SHAP (SHapley Additive exPlanations)

Train a model to predict cluster labels and use SHAP values for feature importance.

PCA or t-SNE Contributions

If PCA or t-SNE was used, examine which features contribute most to the components.

Worked Example: Finding Discriminative Features After Clustering

We will apply k-means clustering to the famous Iris dataset and use a decision tree to find the most discriminative features for each cluster.

Code

import numpy as np
import pandas as pd
import matplotlib.pyplot as plt
from sklearn.cluster import KMeans
from sklearn.datasets import load_iris
from sklearn.tree import DecisionTreeClassifier
from sklearn.metrics import accuracy_score
import seaborn as sns

# Load dataset
iris = load_iris()
X = pd.DataFrame(iris.data, columns=iris.feature_names)

# Perform k-means clustering
kmeans = KMeans(n_clusters=3, random_state=42, n_init=10)
X['cluster'] = kmeans.fit_predict(X)

# Train a Decision Tree classifier to predict clusters
clf = DecisionTreeClassifier(random_state=42)
clf.fit(X.drop(columns=['cluster']), X['cluster'])
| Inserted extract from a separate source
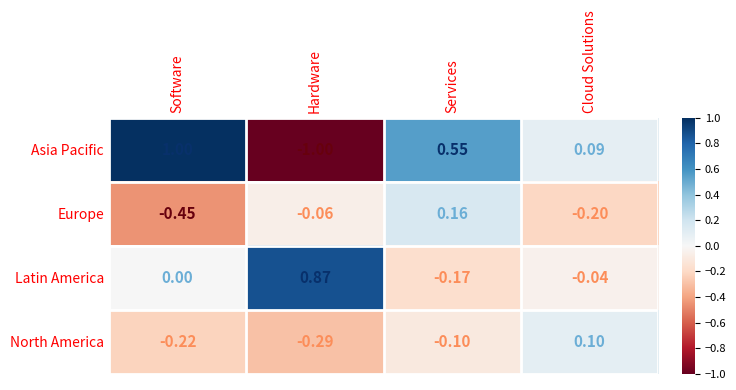

At Hardware, list the series in order from largest to smallest.

Latin America, Europe, North America, Asia Pacific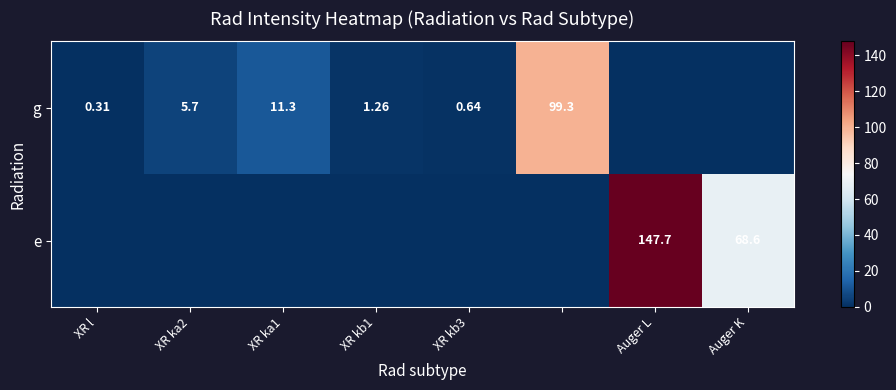

The value of g at XR kb3 is 0.6. True or false?

True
# Extract feature importance
feature_importance = pd.Series(clf.feature_importances_, index=X.columns[:-1]).sort_values(ascending=False)

# Plot feature importance
plt.figure(figsize=(8, 4))
sns.barplot(x=feature_importance.values, y=feature_importance.index, palette='viridis')
plt.xlabel("Feature Importance")
plt.ylabel("Features")
plt.title("Feature Importance in Cluster Differentiation")
plt.show()

/var/folders/p9/vwq0gfs15vb07tg6xw1r14180000gn/T/ipykernel_15294/4064724445.py:27: FutureWarning:



Passing `palette` without assigning `hue` is deprecated and will be removed in v0.14.0. Assign the `y` variable to `hue` and set `legend=False` for the same effect.

Interpretation of Results

The decision tree classifier identifies features that best distinguish the clusters.
The highest-ranked feature is the most important for clustering.
This method can be extended to real-world datasets to interpret clusters in customer segmentation, gene expression analysis, and other domains.

Conclusion

By combining clustering with feature importance techniques, we gain insights into the underlying structure of the data. This process helps in explaining why certain groups form and allows for better decision-making in applications such as marketing, biology, and finance.